Doubler la superficie en production biologique d’ici 2025!

Doubler la superficie en production biologique d’ici 2025!

Les consommateurs amateurs de produits bio d’ici seront heureux d’apprendre que le bio fait maintenant partie intégrante de la nouvelle Politique bioalimentaire du Québec 2018-2025.

En effet, le bio s’inscrit clairement dans les huit vecteurs de croissance qui ont été retenus par le gouvernement du Québec. La politique vise notamment à doubler le nombre d’hectares en régie biologique, ce qui signifie que le ministère de l’Agriculture, des Pêcheries et de l’Alimentation (MAPAQ) souhaite faire passer la superficie en production bio de de 49 000 à 98 000 hectares en 2025.

Il s’agit d’une accélération de la tendance des dix dernières années, puisque la superficie des terres en production bio a augmenté de 58 % au cours des dix dernières années. On peut ainsi prévoir que l’offre projetée de fruits, de légumes, de céréales, de fourrages et d’autres produits végétaux biologiques sera plus importante que celle des dernières années. Pour les produits biologiques d’origine animale comme le lait, la viande et les œufs, on prévoit qu’ils seront également stimulés par la disponibilité accrue de fourrages et de céréales biologiques requis pour l’alimentation des animaux visés.

Quant à la croissance des aliments transformés et composés d’ingrédients biologiques québécois, elle sera aussi favorisée par la proximité de produits agricoles biologiques. Le Québec compte actuellement près de 10 000 produits biologiques qu’on peut retrouver dans toutes les catégories de produits et le taux de croissance demeure élevé.

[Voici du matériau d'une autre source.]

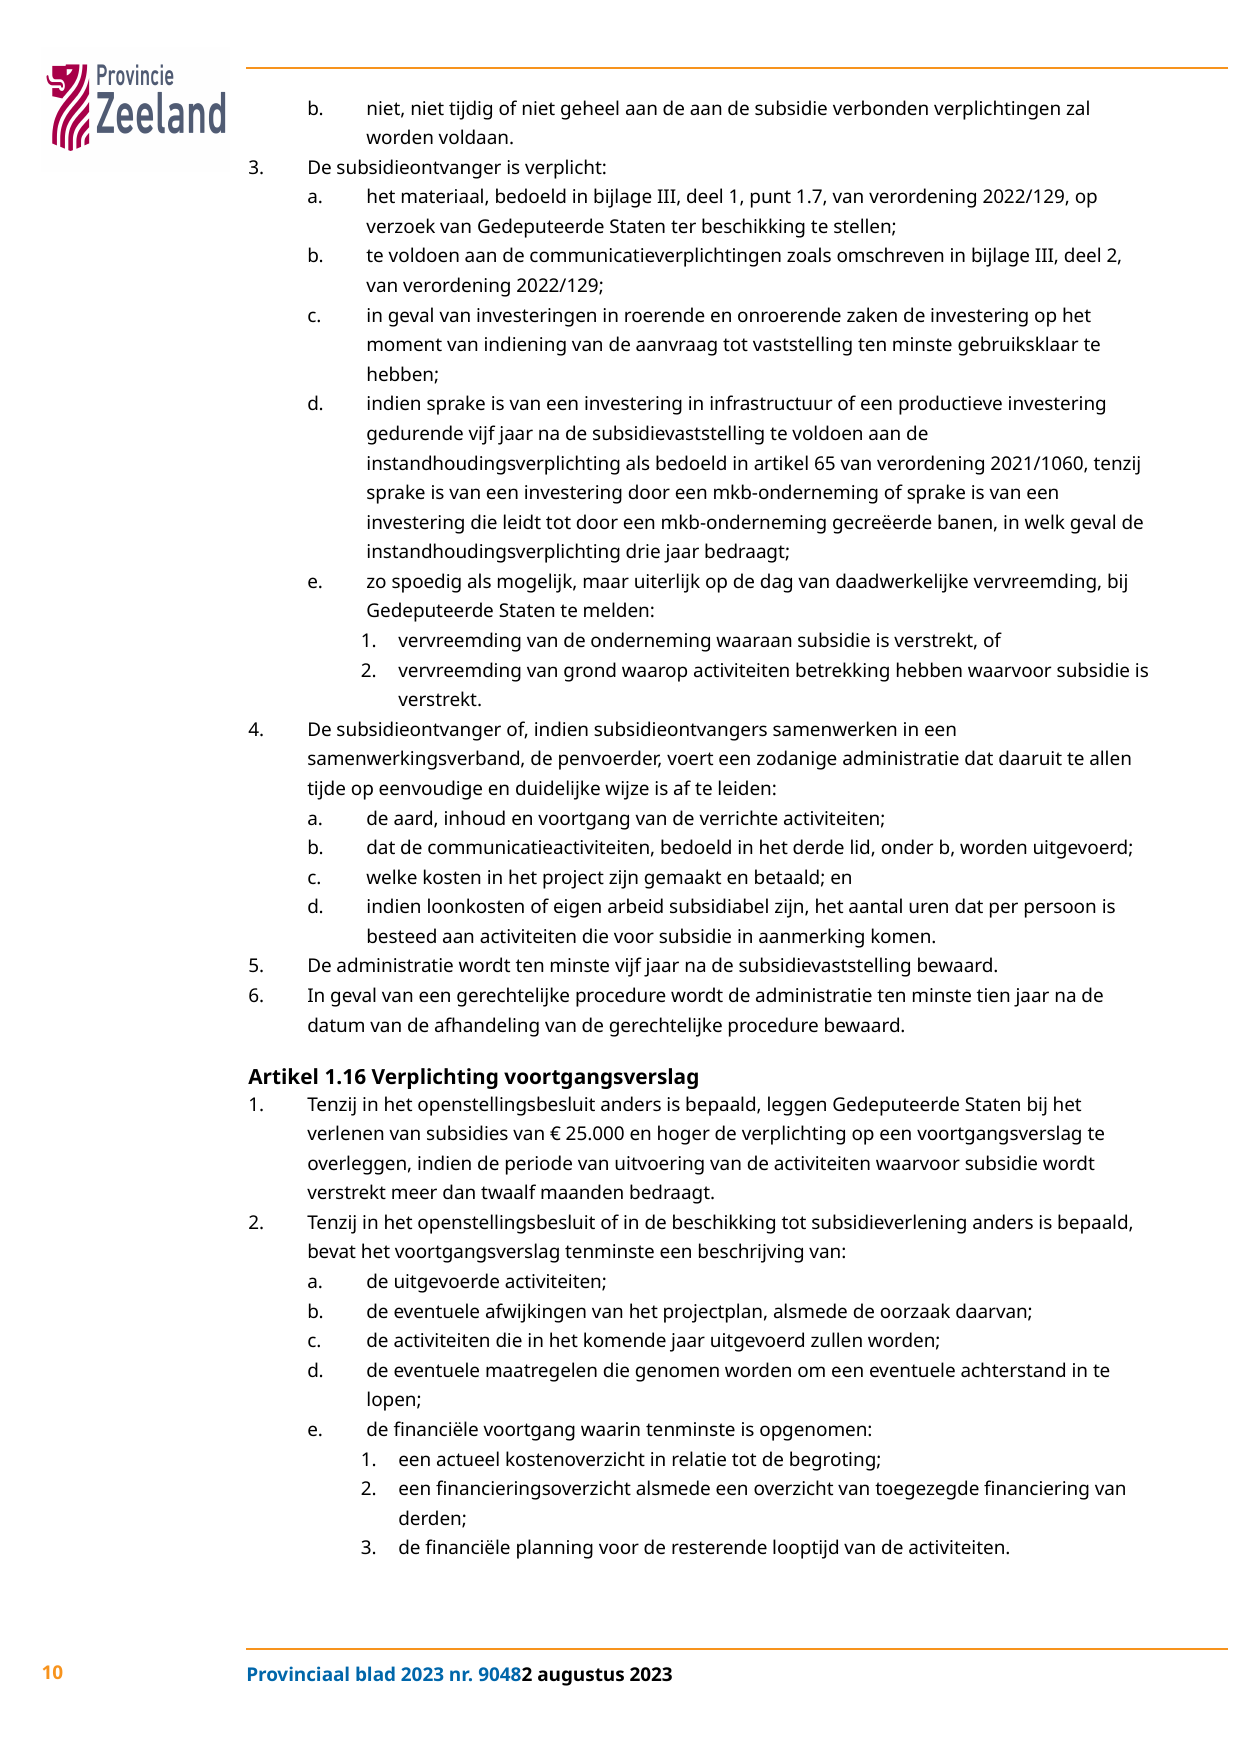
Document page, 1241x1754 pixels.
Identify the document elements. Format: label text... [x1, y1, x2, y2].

list de eventuele maatregelen die genomen worden om een eventuele achterstand in te lopen; [307, 1357, 1152, 1412]
list In geval van een gerechtelijke procedure wordt de administratie ten minste tien jaar na de datum van de afhandeling van de gerechtelijke procedure bewaard. [248, 982, 1152, 1038]
list De administratie wordt ten minste vijf jaar na de subsidievaststelling bewaard. [248, 953, 1152, 978]
list indien loonkosten of eigen arbeid subsidiabel zijn, het aantal uren dat per persoon is besteed aan activiteiten die voor subsidie in aanmerking komen. [307, 893, 1152, 949]
list vervreemding van de onderneming waaraan subsidie is verstrekt, of [361, 627, 1152, 653]
list welke kosten in het project zijn gemaakt en betaald; en [307, 864, 1152, 890]
list Tenzij in het openstellingsbesluit anders is bepaald, leggen Gedeputeerde Staten bij het verlenen van subsidies van € 25.000 en hoger de verplichting op een voortgangsverslag te overleggen, indien de periode van uitvoering van de activiteiten waarvoor subsidie wordt verstrekt meer dan twaalf maanden bedraagt. [248, 1091, 1152, 1205]
list Tenzij in het openstellingsbesluit of in de beschikking tot subsidieverlening anders is bepaald, bevat het voortgangsverslag tenminste een beschrijving van: [248, 1209, 1152, 1264]
list te voldoen aan de communicatieverplichtingen zoals omschreven in bijlage III, deel 2, van verordening 2022/129; [307, 243, 1152, 298]
list niet, niet tijdig of niet geheel aan de aan de subsidie verbonden verplichtingen zal worden voldaan. [307, 95, 1152, 150]
list vervreemding van grond waarop activiteiten betrekking hebben waarvoor subsidie is verstrekt. [361, 657, 1152, 712]
list een actueel kostenoverzicht in relatie tot de begroting; [361, 1446, 1152, 1471]
list de eventuele afwijkingen van het projectplan, alsmede de oorzaak daarvan; [307, 1298, 1152, 1323]
list in geval van investeringen in roerende en onroerende zaken de investering op het moment van indiening van de aanvraag tot vaststelling ten minste gebruiksklaar te hebben; [307, 302, 1152, 387]
picture [41, 47, 231, 172]
list de financiële voortgang waarin tenminste is opgenomen: [307, 1416, 1152, 1442]
list de uitgevoerde activiteiten; [307, 1268, 1152, 1294]
list De subsidieontvanger of, indien subsidieontvangers samenwerken in een samenwerkingsverband, de penvoerder, voert een zodanige administratie dat daaruit te allen tijde op eenvoudige en duidelijke wijze is af te leiden: [248, 716, 1152, 801]
list De subsidieontvanger is verplicht: [248, 154, 1152, 180]
list de aard, inhoud en voortgang van de verrichte activiteiten; [307, 805, 1152, 831]
list zo spoedig als mogelijk, maar uiterlijk op de dag van daadwerkelijke vervreemding, bij Gedeputeerde Staten te melden: [307, 568, 1152, 623]
list dat de communicatieactiviteiten, bedoeld in het derde lid, onder b, worden uitgevoerd; [307, 834, 1152, 860]
list de activiteiten die in het komende jaar uitgevoerd zullen worden; [307, 1327, 1152, 1353]
list een financieringsoverzicht alsmede een overzicht van toegezegde financiering van derden; [361, 1475, 1152, 1531]
text Artikel 1.16 Verplichting voortgangsverslag [248, 1062, 1152, 1091]
list het materiaal, bedoeld in bijlage III, deel 1, punt 1.7, van verordening 2022/129, op verzoek van Gedeputeerde Staten ter beschikking te stellen; [307, 183, 1152, 239]
list de financiële planning voor de resterende looptijd van de activiteiten. [361, 1534, 1152, 1560]
list indien sprake is van een investering in infrastructuur of een productieve investering gedurende vijf jaar na de subsidievaststelling te voldoen aan de instandhoudingsverplichting als bedoeld in artikel 65 van verordening 2021/1060, tenzij sprake is van een investering door een mkb-onderneming of sprake is van een investering die leidt tot door een mkb-onderneming gecreëerde banen, in welk geval de instandhoudingsverplichting drie jaar bedraagt; [307, 391, 1152, 564]
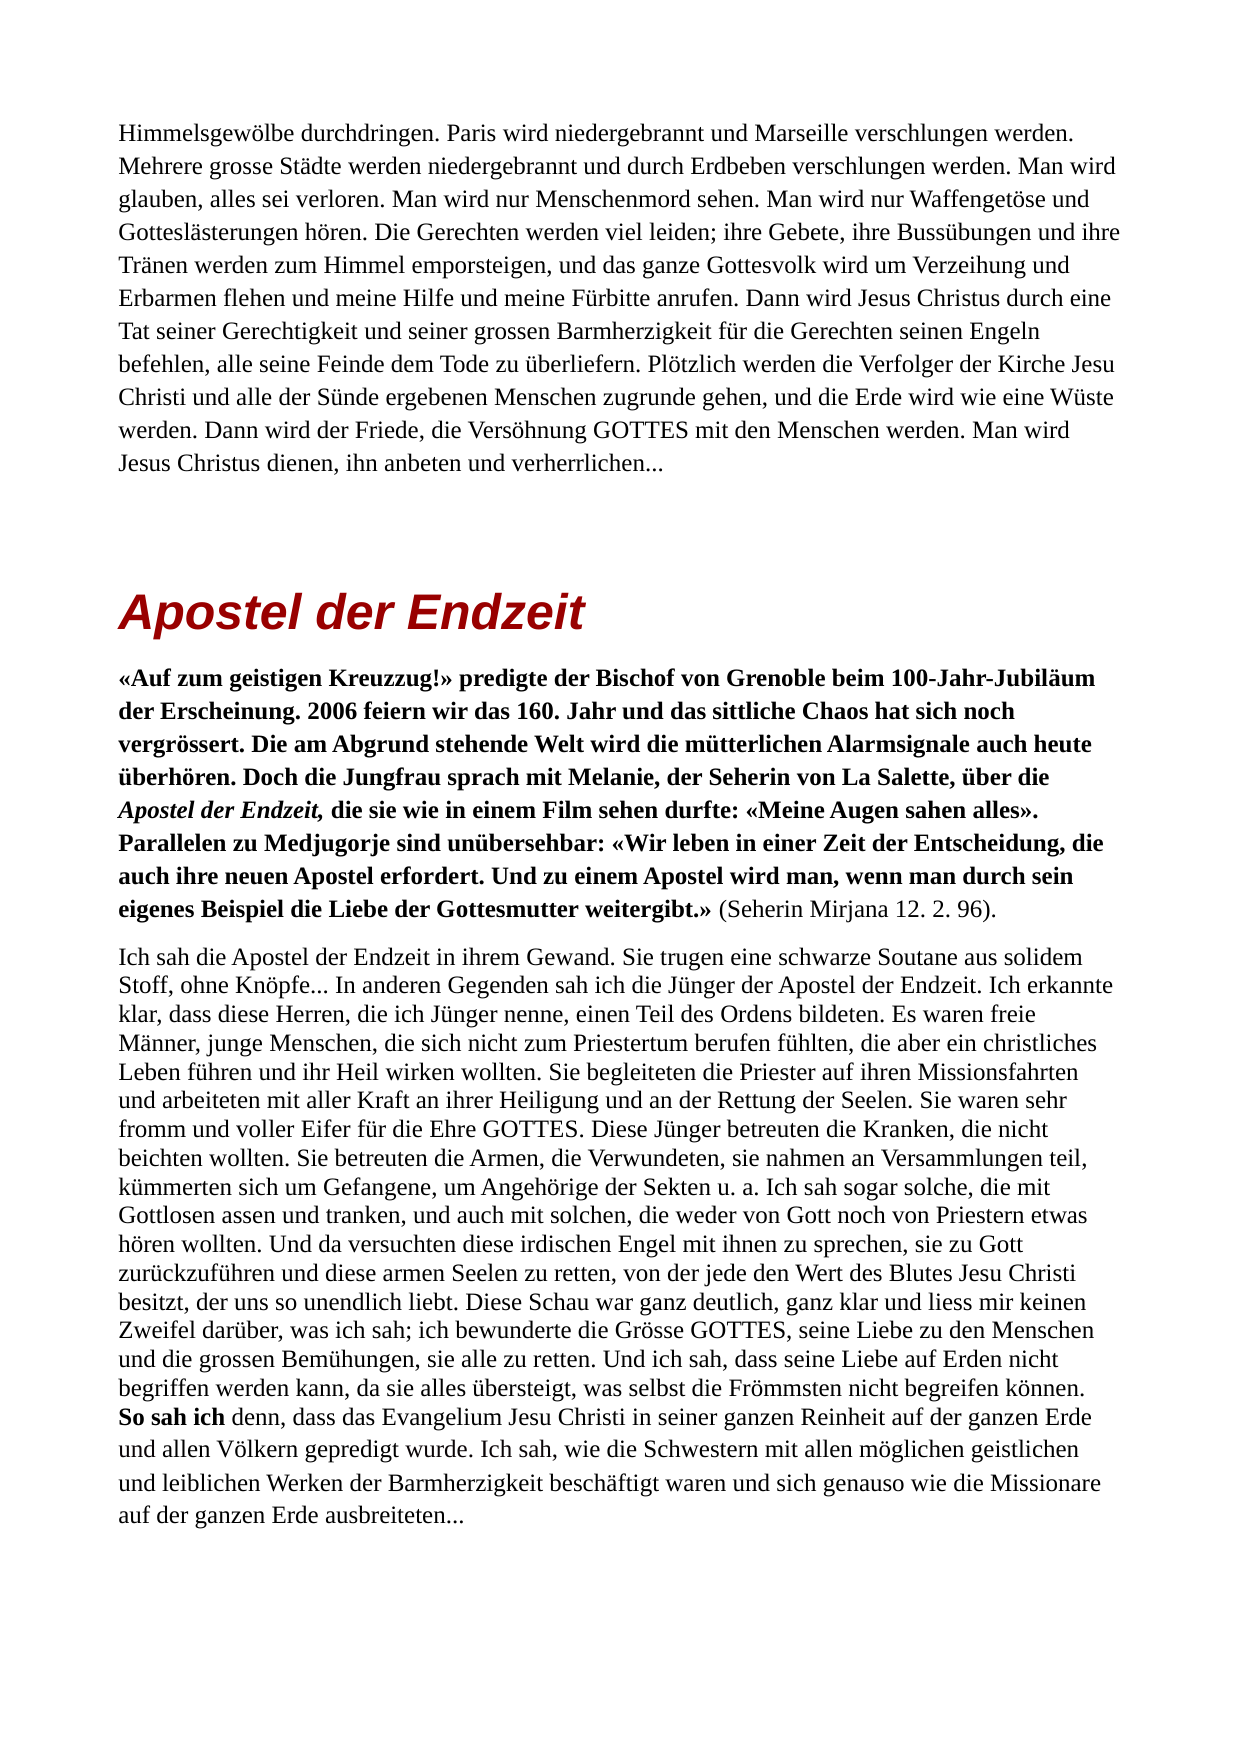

Mais c’est d’abord et avant tout grâce à la demande accrue de consommateurs fidèles et convaincus de faire les bons choix , ainsi qu’à l’entrée importante de nouvelles entreprises québécoises dans le secteur biologique que le marché des aliments bio peut connaître une croissance aussi soutenue au Québec.

Le bio d’ici a donc un bel avenir, puisque le domaine de la restauration s’intéresse de plus en plus aux aliments bio locaux et que les chefs tendent à en incorporer davantage dans leurs menus. De plus, la politique gouvernementale indique que « l’alimentation au sein des institutions publiques doit répondre aux diverses attentes de la société québécoise » et que « l’approche danoise représente une source d’inspiration comme façon de favoriser une alimentation biologique, locale et saisonnière dans les institutions publiques ».

En somme, le gouvernement du Québec répond aux besoins de ses citoyens en faisant une place de choix au bio dans sa nouvelle politique bioalimentaire et tant les consommateurs que les entreprises d’ici devraient en récolter des bénéfices sur plusieurs plans.

Doubler la superficie en production bio, voilà un objectif économique, social et environnemental qui s’inscrit dans la modernité et la nécessité de participer à un monde meilleur!

Source : MAPAQ, Politique bioalimentaire (dépliant), avril 2018.

Source : QuébecBio, Le bio local en vedette à Copenhague, novembre 2017.